6) There are a couple of ways to respond to tough circumstances. It applies both to your personal and business outlook. When tough times come, you can respond with dejection, frustration, and fear. Or, you can respond with hope, new opportunities, and optimism. It’s a choice. I definitely wish I didn’t have this physical pain, but I feel that coming out of this, I’ll have stronger perspective, stronger relationships, and more optimism. For me, it comes down to a choice.
7) I’m looking forward to a bunch of stuff now. Fresh air, board meetings, work, exercise, sunshine, travel, friends. Can’t wait.

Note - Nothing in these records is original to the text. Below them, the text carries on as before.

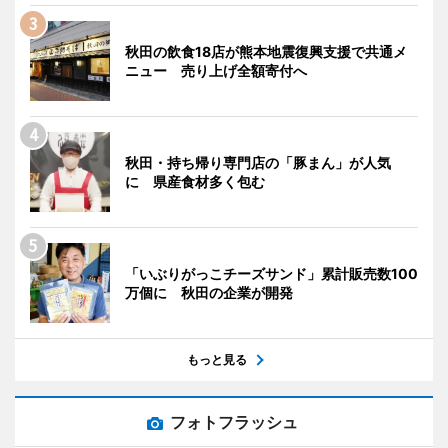
秋田の飲食18店が熊本地震復興支援で共通メ
ニュー 売り上げ全額寄付へ
秋田・持ち帰り専門店の「豚まん」が人気
に 県産食材多く包む
「いぶりがっこチーズサンド」累計販売数100
万個に 秋田の企業が開発
もっと見る
フォトフラッシュ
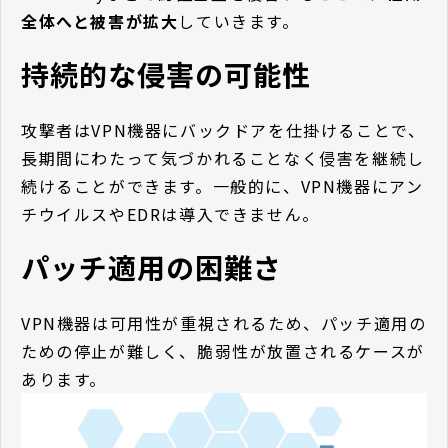
全体へと被害が拡大
していきます。
持続的な侵害の可能性
攻撃者はVPN機器にバックドアを仕掛けることで、
長期間にわたって気づかれることなく侵害を継続し
続けることができます。一般的に、VPN機器にアン
チウイルスやEDRは導入できません。
パッチ適用の困難さ
VPN機器は可用性が重視されるため、パッチ適用の
ための停止が難しく、脆弱性が放置されるケースが
あります。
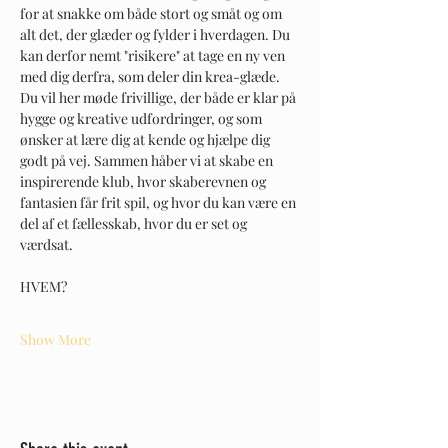
for at snakke om både stort og småt og om 
alt det, der glæder og fylder i hverdagen. Du 
kan derfor nemt "risikere" at tage en ny ven 
med dig derfra, som deler din krea-glæde.
Du vil her møde frivillige, der både er klar på 
hygge og kreative udfordringer, og som 
ønsker at lære dig at kende og hjælpe dig 
godt på vej. Sammen håber vi at skabe en 
inspirerende klub, hvor skaberevnen og 
fantasien får frit spil, og hvor du kan være en 
del af et fællesskab, hvor du er set og 
værdsat.
HVEM?
Show More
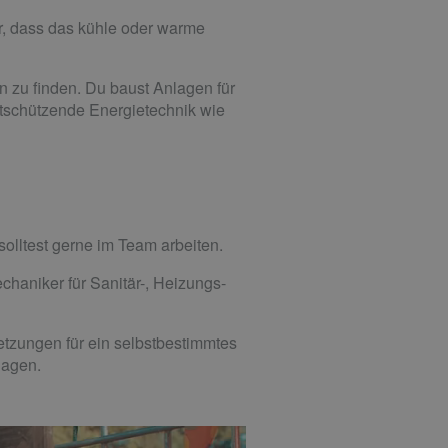
ür, dass das kühle oder warme
n zu finden. Du baust Anlagen für
tschützende Energietechnik wie
solltest gerne im Team arbeiten.
haniker für Sanitär-, Heizungs-
etzungen für ein selbstbestimmtes
lagen.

8 ) One of the things I’ve asked our team to do more of is recognition. We need to recognize people more, there are so many things to celebrate in life – hard work, imagination, teamwork, excellence. The more that I take a back seat and watch what our team is capable of doing and recognize it, the more I’m impressed with what they can accomplish. Are you recognizing your team? With more recognition, I believe everyone gets better results.
9) One thing I’ve also noticed while being out of the office and bedridden is the challenges that I’ve brought upon myself based on my leadership skills. How clear am I on the vision of the company? Is each team member given the right tools to succeed? Do they each know what success looks like? While I feel that we’re in a good place, there are several areas that I’ll need to focus on in case I get stuck again. Those areas have become clearer for me in the past few days.
10) Which leads me to my key point. As a leader, am I building an organization that can be self-sustaining without me. Have I built an organization that has a deep bench, pointed in a very strategic direction, and working as a team to reach a big goal? I want to build a great company that is capable of being great without me or at least me with a bad back.
11) Why is it that prescription meds don’t mix with alcohol? Oh well.
12) Goon is a pretty funny movie while watching on pain meds. Trust me.
Well, I’m super fortunate I’m alive with a great family and running a business I love with great colleagues. I don’t have all that much to complain about, wish me luck!